Since our trip to Munich, no other opportunity to escape Frankfurt for a weekend has presented itself, and so we’ve been instead trying to come up with things to do for a weekend in Frankfurt. It’s not that there aren’t options – it’s just that a lot of the options seem pretty much the same. Anything that has ‘market’ in the title is more or less guaranteed to be a bunch of food trucks, with random drink stalls dotted throughout. Which is fun the first couple of times, but gets old pretty quickly.

Delicious!
In other news, a restaurant I wrote about a couple of weeks ago – Holyfields – has now shut down completely, so that’s no longer a runner at all. In its absence however, we tried out the Chicago Meatpackers restaurant a few weeks ago. The idea is pretty much the same as every US-themed restaurant the world over. They serve a lot of meaty barbecue-flavoured food, at a not-cheap price, along with plenty of beers, all while you sit in a place peppered with American football team posters and baseball team flags. Whatever about the interior décor, the place itself had some of the most delicious food I’ve had since I arrived here. Sure, the price wasn’t exactly bargain basement, but the ribs were delicious (although, I’d have liked a bowl or something to wash my hands with afterwards, other than using 20 napkins) and the mojito wasn’t half bad either. After that, we wandered along towards our home, coming along an impromptu outdoor cinema that had been set up along the main bridge between the side of the city where our apartment is, and the rest of Frankfurt.

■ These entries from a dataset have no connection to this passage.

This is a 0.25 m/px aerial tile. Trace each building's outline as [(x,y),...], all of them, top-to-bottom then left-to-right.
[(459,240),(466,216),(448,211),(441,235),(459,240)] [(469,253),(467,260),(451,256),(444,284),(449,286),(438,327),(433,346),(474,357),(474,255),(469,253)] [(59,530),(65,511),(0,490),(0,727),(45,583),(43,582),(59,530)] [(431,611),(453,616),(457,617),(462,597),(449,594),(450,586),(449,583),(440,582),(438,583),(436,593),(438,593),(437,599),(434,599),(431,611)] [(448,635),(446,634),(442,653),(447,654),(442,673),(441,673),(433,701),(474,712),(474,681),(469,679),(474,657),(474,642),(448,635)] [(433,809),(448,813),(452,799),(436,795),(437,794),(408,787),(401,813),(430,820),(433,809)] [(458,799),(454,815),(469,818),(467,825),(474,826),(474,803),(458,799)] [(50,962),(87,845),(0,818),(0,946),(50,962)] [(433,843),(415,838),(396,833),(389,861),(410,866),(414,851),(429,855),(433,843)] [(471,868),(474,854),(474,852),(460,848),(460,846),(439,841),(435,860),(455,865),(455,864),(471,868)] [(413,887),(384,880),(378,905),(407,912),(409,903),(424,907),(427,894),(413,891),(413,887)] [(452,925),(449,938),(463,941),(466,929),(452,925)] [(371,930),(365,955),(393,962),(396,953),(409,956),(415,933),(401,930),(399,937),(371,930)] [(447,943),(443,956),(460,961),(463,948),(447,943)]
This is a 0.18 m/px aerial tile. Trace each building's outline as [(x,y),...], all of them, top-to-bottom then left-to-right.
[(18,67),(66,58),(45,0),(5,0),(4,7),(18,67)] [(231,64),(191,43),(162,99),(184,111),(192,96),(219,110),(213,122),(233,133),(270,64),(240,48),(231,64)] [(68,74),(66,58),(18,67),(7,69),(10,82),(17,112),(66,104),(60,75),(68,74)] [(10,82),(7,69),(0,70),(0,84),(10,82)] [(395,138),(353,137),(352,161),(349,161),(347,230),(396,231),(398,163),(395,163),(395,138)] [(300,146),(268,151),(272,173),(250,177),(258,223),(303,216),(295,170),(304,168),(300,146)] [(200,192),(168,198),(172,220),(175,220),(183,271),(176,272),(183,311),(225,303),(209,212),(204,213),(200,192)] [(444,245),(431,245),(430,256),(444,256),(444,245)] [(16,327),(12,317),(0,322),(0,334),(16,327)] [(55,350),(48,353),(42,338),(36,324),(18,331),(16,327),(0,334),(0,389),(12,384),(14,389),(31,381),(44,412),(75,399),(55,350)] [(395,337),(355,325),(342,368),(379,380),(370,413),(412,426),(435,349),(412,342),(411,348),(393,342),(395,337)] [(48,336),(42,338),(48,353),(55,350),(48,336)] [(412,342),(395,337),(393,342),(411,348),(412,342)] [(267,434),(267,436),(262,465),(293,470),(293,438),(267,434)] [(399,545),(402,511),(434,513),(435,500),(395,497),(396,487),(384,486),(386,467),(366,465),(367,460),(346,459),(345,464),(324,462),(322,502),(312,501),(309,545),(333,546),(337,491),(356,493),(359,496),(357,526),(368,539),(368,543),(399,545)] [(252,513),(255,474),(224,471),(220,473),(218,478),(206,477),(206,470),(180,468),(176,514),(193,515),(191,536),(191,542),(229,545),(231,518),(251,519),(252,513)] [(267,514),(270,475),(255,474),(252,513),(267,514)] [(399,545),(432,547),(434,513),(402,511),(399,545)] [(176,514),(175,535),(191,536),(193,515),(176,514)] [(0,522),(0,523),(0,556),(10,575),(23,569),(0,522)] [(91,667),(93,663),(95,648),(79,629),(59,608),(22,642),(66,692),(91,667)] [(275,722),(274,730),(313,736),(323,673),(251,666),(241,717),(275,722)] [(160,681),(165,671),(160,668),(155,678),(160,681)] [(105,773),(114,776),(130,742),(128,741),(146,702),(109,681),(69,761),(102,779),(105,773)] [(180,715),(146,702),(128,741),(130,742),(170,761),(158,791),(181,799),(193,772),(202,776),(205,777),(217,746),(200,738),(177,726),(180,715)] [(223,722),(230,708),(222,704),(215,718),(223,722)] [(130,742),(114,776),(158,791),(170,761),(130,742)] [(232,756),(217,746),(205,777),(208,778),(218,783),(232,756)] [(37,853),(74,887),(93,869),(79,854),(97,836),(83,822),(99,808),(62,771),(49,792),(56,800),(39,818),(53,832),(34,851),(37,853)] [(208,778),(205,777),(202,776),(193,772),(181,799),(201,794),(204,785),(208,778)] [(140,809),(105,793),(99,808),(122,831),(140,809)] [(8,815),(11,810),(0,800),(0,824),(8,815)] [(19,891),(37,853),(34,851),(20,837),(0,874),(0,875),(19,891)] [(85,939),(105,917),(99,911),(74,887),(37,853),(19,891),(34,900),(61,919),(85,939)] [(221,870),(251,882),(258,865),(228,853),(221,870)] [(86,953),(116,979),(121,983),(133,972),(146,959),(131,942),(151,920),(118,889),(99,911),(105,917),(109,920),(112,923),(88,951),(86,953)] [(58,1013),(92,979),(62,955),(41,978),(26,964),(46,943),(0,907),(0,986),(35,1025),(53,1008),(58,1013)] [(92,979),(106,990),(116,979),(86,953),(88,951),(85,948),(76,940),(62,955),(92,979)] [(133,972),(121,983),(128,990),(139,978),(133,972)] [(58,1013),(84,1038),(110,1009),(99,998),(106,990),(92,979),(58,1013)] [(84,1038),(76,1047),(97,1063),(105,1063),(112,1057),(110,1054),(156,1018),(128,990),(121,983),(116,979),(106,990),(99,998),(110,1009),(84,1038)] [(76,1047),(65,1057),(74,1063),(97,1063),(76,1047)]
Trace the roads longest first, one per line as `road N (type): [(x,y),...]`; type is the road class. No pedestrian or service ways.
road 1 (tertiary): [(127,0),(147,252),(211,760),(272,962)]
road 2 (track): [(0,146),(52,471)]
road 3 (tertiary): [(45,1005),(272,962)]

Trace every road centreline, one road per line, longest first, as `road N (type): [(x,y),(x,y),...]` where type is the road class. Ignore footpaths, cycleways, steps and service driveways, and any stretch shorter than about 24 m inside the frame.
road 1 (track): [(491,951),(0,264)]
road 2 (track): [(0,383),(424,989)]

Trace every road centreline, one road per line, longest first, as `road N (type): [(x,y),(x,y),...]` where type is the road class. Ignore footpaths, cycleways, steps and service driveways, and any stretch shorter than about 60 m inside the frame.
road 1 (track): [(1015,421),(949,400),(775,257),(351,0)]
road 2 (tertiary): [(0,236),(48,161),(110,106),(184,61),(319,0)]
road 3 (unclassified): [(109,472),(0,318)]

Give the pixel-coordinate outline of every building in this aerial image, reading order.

The Museum Sign of Quality!
Another day, we reckoned with nothing to do for the afternoon, that the Museum for Communication, which is only up the road from our apartment, had to be worth a try – after all, in my eyes anyway, the fact that it had some sort of giant robot sitting on top of a statue of a horse out the front must be a sign of quality!
The nice thing about museums in Frankfurt too, if you’re not used to it, is that they’re really quite inexpensive. In Dublin, museums range from mediocre to good, but the one constant is that they’re not the most inexpensive thing to do for the afternoon. In Frankfurt meanwhile, they may also be anything from mediocre onwards, but at least you don’t feel ripped off afterwards, no matter what happens. The museum for communication was around €5 per person.

The Stuff of Nightmares.
The first exhibit, which you can skip through quite quickly if you’re not up on German politicians, is a sort of digitally-manipulated gallery of various German political and social celebrities. The main part of the museum, which was back downstairs it turned out, had exhibits which ranged from being interesting to downright bizarre. The most obvious of these was an exhibition on the ground floor, in which a bunch of sheep had been sculpted from telephone cables, with the telephone unit itself acting as their heads. Certainly, I can imagine this being the stuff of nightmares.
Moving along however, the museum kicked off with a timeline of telephones down through the ages, telephone exchanges, followed by a whole section devoted to the postal service. Next up, we moved along into an area that seemed to herald the development of the personal computer and the internet, beginning with a hideous looking telephone box that showed some sort of antiquated teletext, which apparently was the first sign of the internet for many Germans. Given that we hardly ever spend any time in museums (with a ‘good’ museum being an hour at most), I was certainly very impressed by what was on offer – especially since I didn’t really know what to expect from something with a neon-lit robot acting as the entrance attraction (I just presumed it must be good).

Germany's Most Awful Shopping Experience...
To cap off our recent weekend experiences, we decided to take the train out to a big out-of-town shopping centre called ‘Nordwestzentrum’. Don’t get me wrong, I had the fear long before we even got on the train that the whole place would be a huge German version of Dundrum Shopping Centre, but it wasn’t – it was much, much worse. To start with, temperatures on the day in question had climbed to a high of 37 degrees and the shopping centre not only badly lacked air conditioning, it was also covered in glass and it felt like we were stomping around a greenhouse in the midday sun, rather than a shopping centre. In actual fact, I’m pretty sure I drank more water in that shopping centre for the one hour we were there, than I did the whole time we were trekking through the Penang National Park in Malaysia. It was sweltering hot, and it otherwise had all the hallmarks of what I hate about Dundrum shopping centre – not only were there ourselves, ready to pass out from the unbearable heat, there was also crowds of German teenagers, swarming through the place, evidently looking for some way to pass the time.
There was also a ‘Primark’, in which throngs of people swarmed through the place like angry fans leaving a football match. Clothes hangers lined the ground, everyone was in everyone’s way and then, as we neared the exit, we could already feel the heat again of the shopping centre. As I say, we lasted an hour before we couldn’t possibly take any more. Nordwestzentrum, never again.
In the meantime, it’s back to the drawing board for how to spend a Frankfurt weekend; I just know shopping centres will never be on that board again. All suggestions welcome.